I truly don’t know how anyone gets anything done, if they spend time with all these social media windows open on their computer.  While I see the merits of staying connected, I also know someone’s every move, sharing every feeling with not just one or two seems like too much information. 

And pardon me for being so cynical, but what if some not-so-honest person decides to use the online exchange to help himself to the twit’s belongings because the twit announced that he is driving 40 miles away to  be in a wedding party.  Bingo, the twit just opened his home to thieves.

With Google, you can pop the person’s name and do a search.  You can learn how old the person is, where he works and what’s his position, his college information, how many places the twit has lived.  You can Google his present address and see quite clearly all the locations the individual has lived, how many living there complete with full names.  Google maps can show you the front door, the topography.  Yes, there is very little left for the thieves’ imagination.  And if the person has joined and added a profile on any one of the social media websites, the thief knows much more about his victim than he ever needs to know—thus making his job all the more easy.

Oh and let’s have some computer nerd genius decide that it would be great to develop a software that will track a person’s personal daily time line with behaviors and preferences based on the information in cyberspace.  This would be a thief’s HOW TO book.

The not so nice people could also include rapists, pedaphiles, and scam artists.  There is no telling what other occupations may burgeon from gathering personal information.

While we benefit tremendously from news around the world and personal enrichment from these sites, will the downside outweigh the good?

As social media becomes one of the primary sources for news, will we suffer inaccuracies and purposefully placed lies?

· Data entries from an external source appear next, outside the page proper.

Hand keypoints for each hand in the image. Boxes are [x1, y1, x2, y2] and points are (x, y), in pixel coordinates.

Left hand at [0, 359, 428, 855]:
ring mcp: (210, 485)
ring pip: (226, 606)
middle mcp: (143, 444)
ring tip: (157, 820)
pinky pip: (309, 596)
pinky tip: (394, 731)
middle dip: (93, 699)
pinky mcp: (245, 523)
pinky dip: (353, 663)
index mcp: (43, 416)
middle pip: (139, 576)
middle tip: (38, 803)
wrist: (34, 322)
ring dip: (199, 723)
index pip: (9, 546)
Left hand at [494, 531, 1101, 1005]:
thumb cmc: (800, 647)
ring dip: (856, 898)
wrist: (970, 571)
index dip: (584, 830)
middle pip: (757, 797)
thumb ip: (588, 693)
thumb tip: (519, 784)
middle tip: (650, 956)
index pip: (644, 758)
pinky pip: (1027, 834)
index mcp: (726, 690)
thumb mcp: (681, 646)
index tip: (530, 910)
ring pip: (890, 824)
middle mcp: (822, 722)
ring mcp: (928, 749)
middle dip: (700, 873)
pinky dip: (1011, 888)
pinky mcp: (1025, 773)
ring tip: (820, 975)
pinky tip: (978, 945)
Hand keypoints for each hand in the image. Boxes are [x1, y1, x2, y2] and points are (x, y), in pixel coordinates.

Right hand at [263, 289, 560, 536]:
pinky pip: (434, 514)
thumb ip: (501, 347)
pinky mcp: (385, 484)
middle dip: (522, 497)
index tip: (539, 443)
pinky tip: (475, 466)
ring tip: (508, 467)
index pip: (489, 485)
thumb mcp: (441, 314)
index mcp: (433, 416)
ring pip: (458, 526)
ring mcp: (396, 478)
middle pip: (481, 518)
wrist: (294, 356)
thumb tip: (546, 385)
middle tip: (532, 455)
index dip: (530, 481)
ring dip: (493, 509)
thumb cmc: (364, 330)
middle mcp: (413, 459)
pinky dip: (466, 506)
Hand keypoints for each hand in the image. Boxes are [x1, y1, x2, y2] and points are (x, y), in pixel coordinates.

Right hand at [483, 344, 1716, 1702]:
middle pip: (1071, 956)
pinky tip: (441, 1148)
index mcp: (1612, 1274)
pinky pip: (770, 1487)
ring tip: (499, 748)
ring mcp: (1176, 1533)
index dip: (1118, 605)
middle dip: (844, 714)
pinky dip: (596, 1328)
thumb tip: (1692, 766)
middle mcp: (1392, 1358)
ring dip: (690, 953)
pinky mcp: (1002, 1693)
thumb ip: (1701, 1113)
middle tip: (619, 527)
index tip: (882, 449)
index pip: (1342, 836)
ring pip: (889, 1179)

Will politics gain another outlet to galvanize public opinion and perhaps, not in a good way, because there will be no fair and balanced reporting?

Will our children who grew up with technology have another vice that will keep them tethered to hardware and not to people in person?

Will the new generation find themselves even more sedentary because the social media connection is addictive?  Will their health suffer for all the hours on line?

It will be interesting to see how people will use this media.  I doubt this will be a fad, but like everything else human beings need to find a balance.